**PROVIDED TEXT:**
+ + + + +

Award Service, Inc. v. Northern California Retail Clerks Unions and Food Employers Joint Pension Trust Fund

Decision Date19 June 1985
Docket NumberNo. 83-2625,83-2625
Citation763 F.2d 1066
Parties118 L.R.R.M. (BNA) 2230, 119 L.R.R.M. (BNA) 3026, 54 USLW 2032, 102 Lab.Cas. P 11,317, 103 Lab.Cas. P 11,547, 6 Employee Benefits Ca 1843 AWARD SERVICE, INC., Plaintiff/Appellant, v. NORTHERN CALIFORNIA RETAIL CLERKS UNIONS AND FOOD EMPLOYERS JOINT PENSION TRUST FUND, a trust fund, Defendant/Appellee.
CourtU.S. Court of Appeals — Ninth Circuit

Spencer H. Hipp, Michael J. Hogan, Littler, Mendelson, Fastiff & Tichy, Fresno, Cal., for plaintiff/appellant.

Richard G. McCracken, Davis, Cowell & Bowe, San Francisco, Cal., for defendant/appellee.

Appeal from the United States District Court for the Northern District of California.

Before TANG, CANBY and BEEZER, Circuit Judges.

CANBY, Circuit Judge.

This action arises under section 302(e) of the Labor-Management Relations Act (LMRA), 29 U.S.C. Sec. 186(e), and sections 403(c) and 502(e) of the Employee Retirement Income Security Act (ERISA), 29 U.S.C. Secs. 1103(c) and 1132(e). It was brought by Award Service, an "employer" as defined in 29 U.S.C. Sec. 1002(5), against the Northern California Retail Clerks Unions and Food Employers Joint Pension Trust (Pension Trust), a multiemployer pension fund, for recovery of contributions allegedly made to the Pension Trust in violation of section 302(c) of the LMRA.

Award Service alleges that it made contributions to Pension Trust from September 1970 to March 1981 even though it was not a party to a collective bargaining agreement. On June 3, 1982, Award Service demanded a refund of these contributions on the ground that their payment had violated section 302(c)(5)(B) of the LMRA and that it was consequently illegal for Pension Trust to retain them. Pension Trust, however, refused to refund the allegedly illegal contributions, and this suit was commenced approximately one year later to recover them.

+ + + + +

**COLLECTED DATA:**

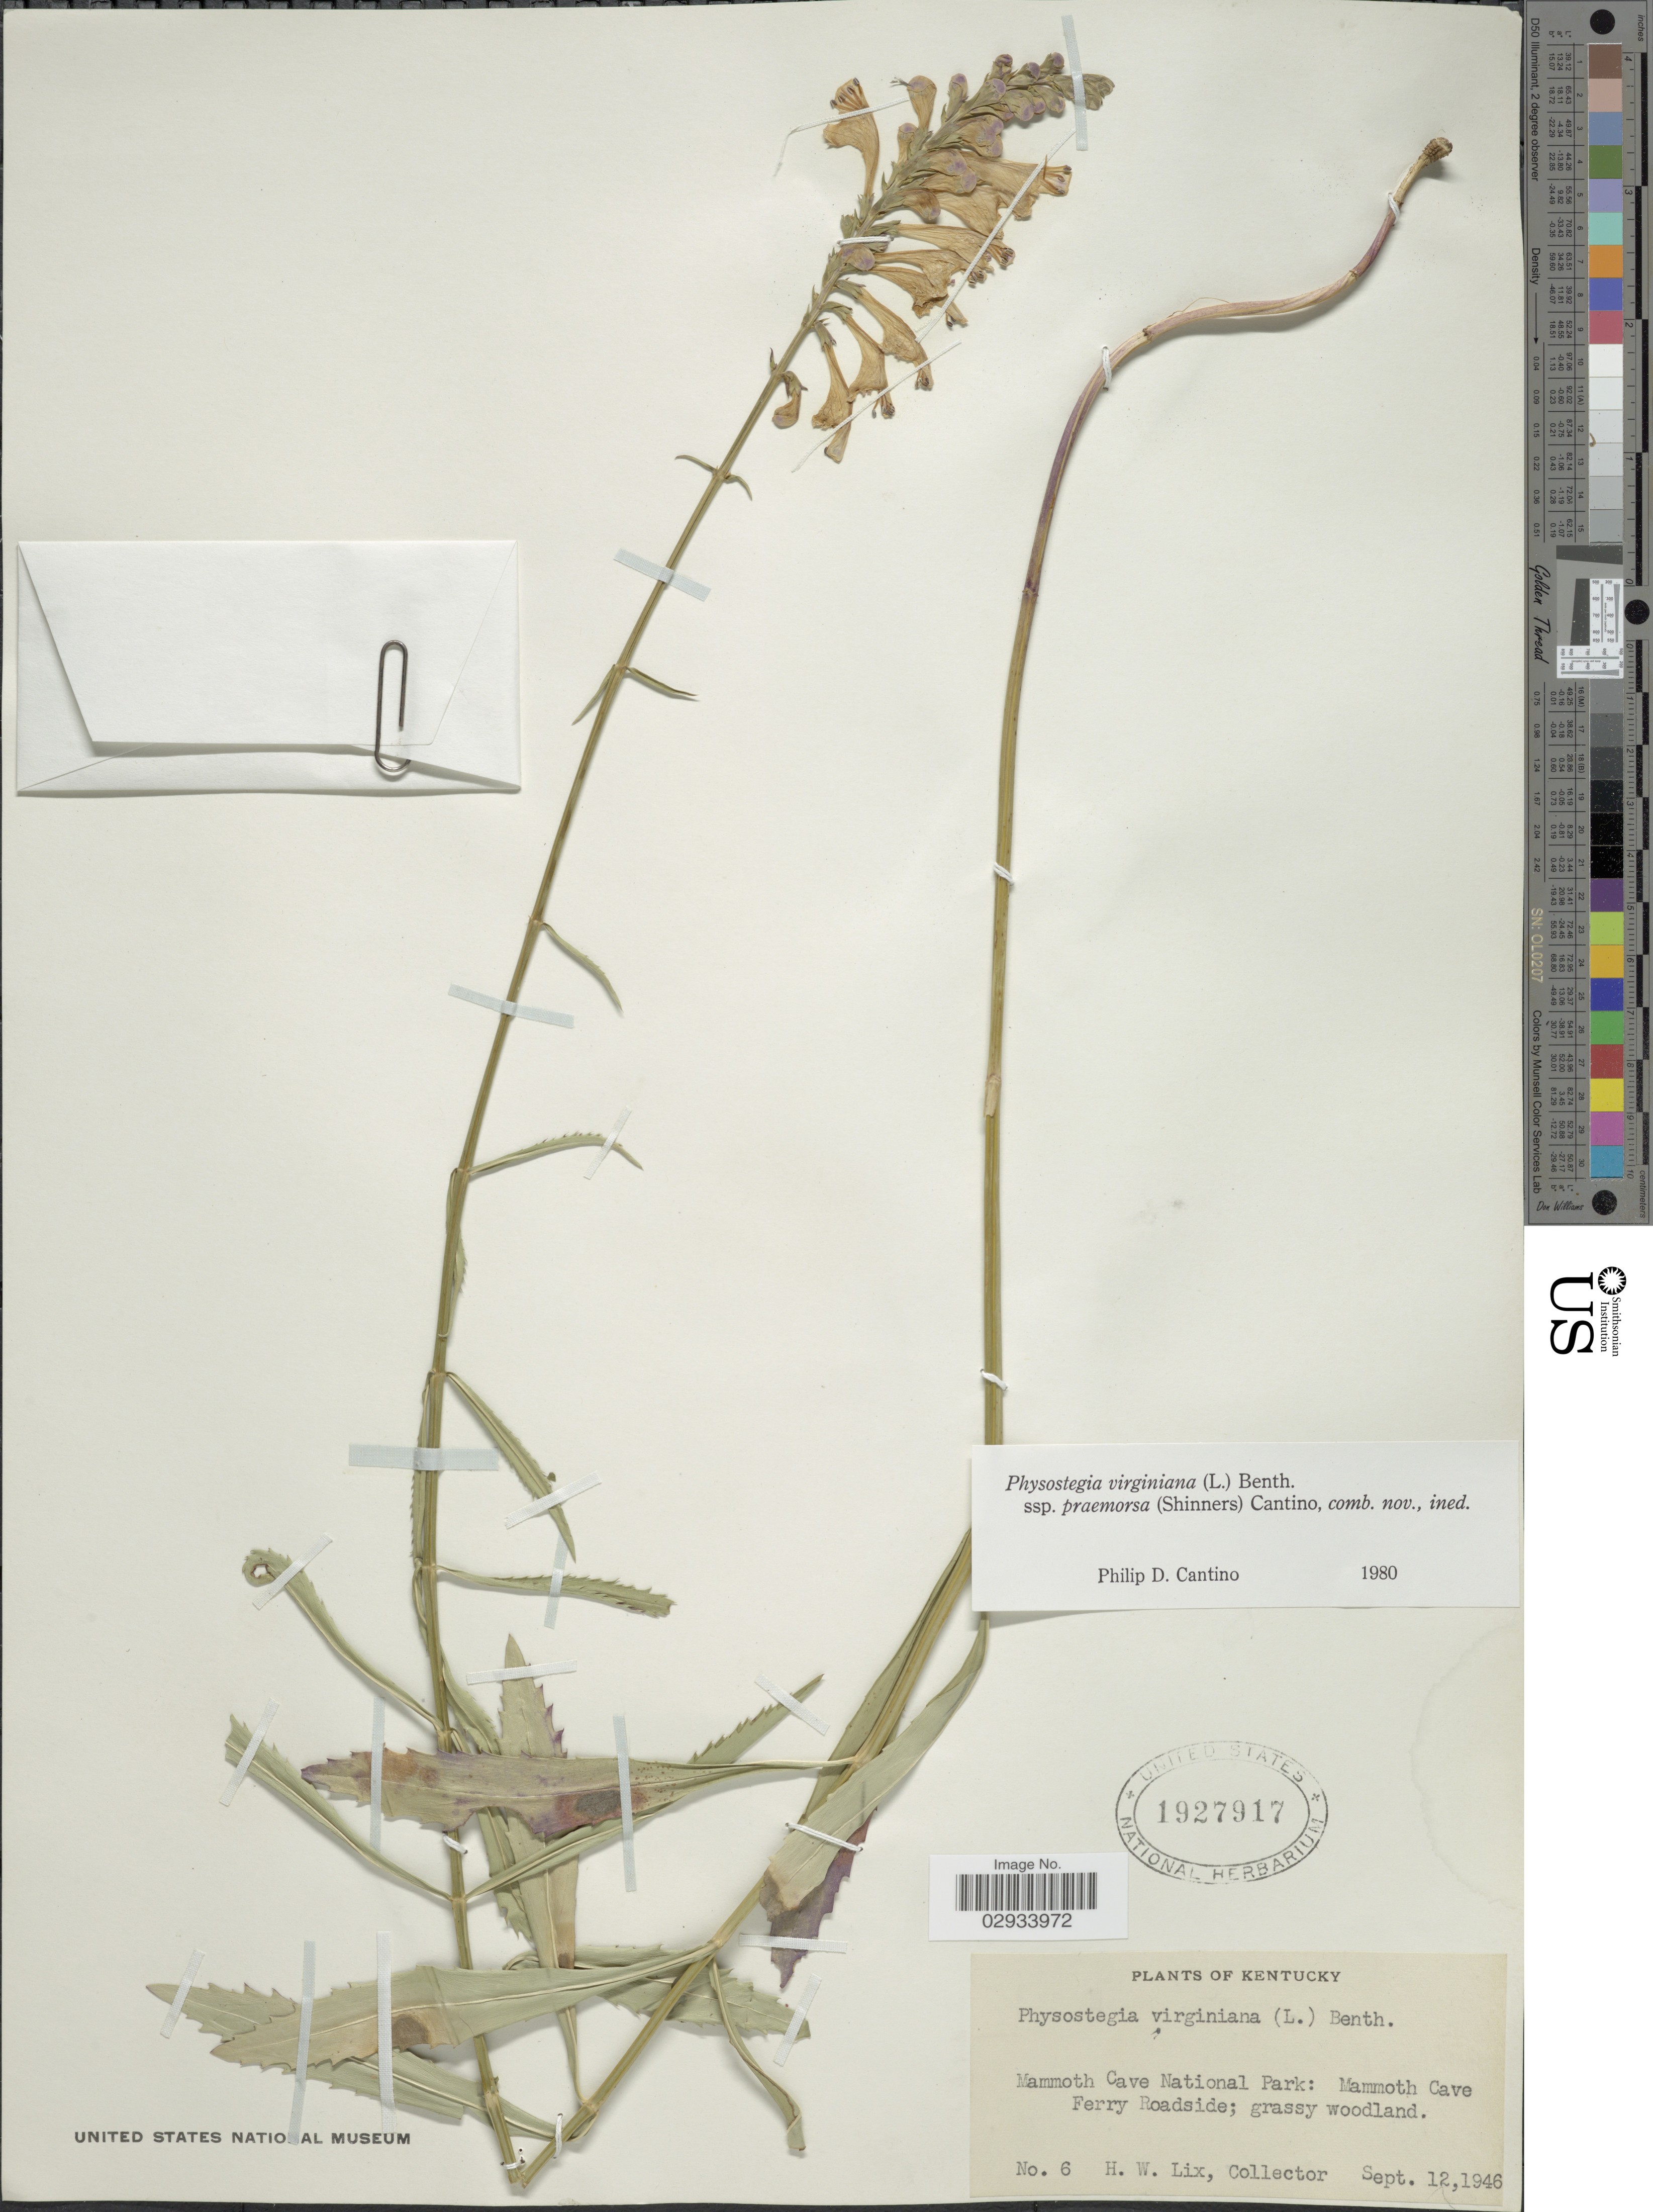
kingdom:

+ + + + +

**GIVEN EXERCISE:**
Repeat the Award Service decision between "Richard G. McCracken, Davis, Cowell" and "CANBY, Circuit Judge.", inclusive, swapping "Appeal" for "Review".

**OUTPUT FOR THIS TASK:**
Richard G. McCracken, Davis, Cowell & Bowe, San Francisco, Cal., for defendant/appellee.

Review from the United States District Court for the Northern District of California.

Before TANG, CANBY and BEEZER, Circuit Judges.

CANBY, Circuit Judge.